Au moment où la France prend la présidence du conseil de l'Union européenne, nous ferons valoir cette cohérence entre ce que nous défendons au niveau national et ce que nous défendons au niveau communautaire et international. Ce leadership de la France sur la scène internationale s'est dessiné ces dernières années sur les questions environnementales, qui peuvent sembler parfois assez éloignées du quotidien des Français mais qui participent de cette cohérence. Notre légitimité au niveau international tient à ce que nous avons défendu et que nous continuerons de défendre au niveau local, avec toujours le souci de maintenir une cohérence et une continuité entre les différents cadres dans lesquels nous nous inscrivons, réglementaires ou législatifs, qui peuvent être différents dans les autres pays. Ne l'oublions pas : les questions de biodiversité et d'environnement, les questions climatiques ne s'arrêtent pas aux frontières administratives.
Le Pacte vert pour l'Europe et le paquet fit for 55 nous fourniront un cadre communautaire d'autant plus indispensable que l'échelle européenne est la mieux adaptée à certains enjeux de la transition : le marché carbone, la déforestation importée, les transports, la taxe carbone aux frontières, l'efficacité énergétique, la restauration des écosystèmes se jouent à l'échelle européenne.
Je vous remercie de participer en tant que parlementaires à cette diplomatie environnementale, où se rencontrent les enjeux climatiques et de biodiversité, comme en témoignent le One Planet Summit, qui s'est tenu en France en janvier 2021 et fut entièrement dédié à la biodiversité, l'UICN et la stratégie des aires protégées, la COP15 et la stratégie nationale de lutte contre la déforestation importée.
Nous partageons aujourd'hui ce constat et l'idée qu'il est légitime et impératif de nous donner des moyens.
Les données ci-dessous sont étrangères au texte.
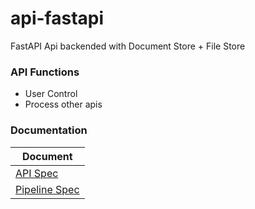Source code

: # api-fastapi
FastAPI Api backended with Document Store + File Store

### API Functions

+ User Control
+ Process other apis


### Documentation

| Document 
| --- |
| [API Spec](specs/api.md) |
| [Pipeline Spec](specs/pipeline.md) | 
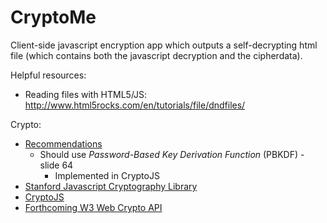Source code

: CryptoMe
===

Client-side javascript encryption app which outputs a self-decrypting html file (which contains both the javascript decryption and the cipherdata).

Helpful resources:

* Reading files with HTML5/JS: <http://www.html5rocks.com/en/tutorials/file/dndfiles/>

Crypto:

* [Recommendations](http://www.slideshare.net/kevinhakanson/developers-guide-to-javascript-and-web-cryptography)
    * Should use *Password-Based Key Derivation Function* (PBKDF) - slide 64
        - Implemented in CryptoJS
* [Stanford Javascript Cryptography Library](https://github.com/bitwiseshiftleft/sjcl)
* [CryptoJS](https://github.com/gwjjeff/cryptojs)
* [Forthcoming W3 Web Crypto API](http://www.w3.org/TR/WebCryptoAPI/)



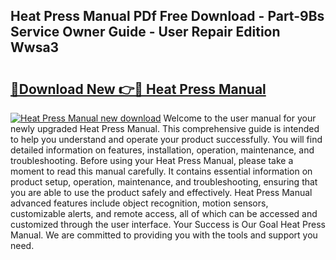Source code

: ## Heat Press Manual PDf Free Download - Part-9Bs Service Owner Guide - User Repair Edition Wwsa3

# <h2><a href="http://bc42600.oget.top/?id=Heat+Press+Manual">🔗Download New 👉🔴 Heat Press Manual</a></h2>

[![Heat Press Manual new download](https://i.imgur.com/5g1atiW.png)](http://bc42600.oget.top/?id=Heat+Press+Manual)
Welcome to the user manual for your newly upgraded Heat Press Manual. This comprehensive guide is intended to help you understand and operate your product successfully. You will find detailed information on features, installation, operation, maintenance, and troubleshooting. Before using your Heat Press Manual, please take a moment to read this manual carefully. It contains essential information on product setup, operation, maintenance, and troubleshooting, ensuring that you are able to use the product safely and effectively. Heat Press Manual advanced features include object recognition, motion sensors, customizable alerts, and remote access, all of which can be accessed and customized through the user interface. Your Success is Our Goal Heat Press Manual. We are committed to providing you with the tools and support you need.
Nous partageons, je crois, cette vision d'un modèle de sobriété, de solidarité, de souveraineté, ancré dans le réel et dans le concret, depuis nos territoires dans lesquels les Français agissent au quotidien et où nous travaillons avec les différents niveaux de collectivités, jusqu'à la scène internationale, en passant par le quotidien des Français.
Il me reste à vous souhaiter et à nous souhaiter de pouvoir décliner, dans des trajectoires, des objectifs et des points d'étape ce modèle de planification qui doit mettre en regard de nos actions et des stratégies déployées des moyens concrets.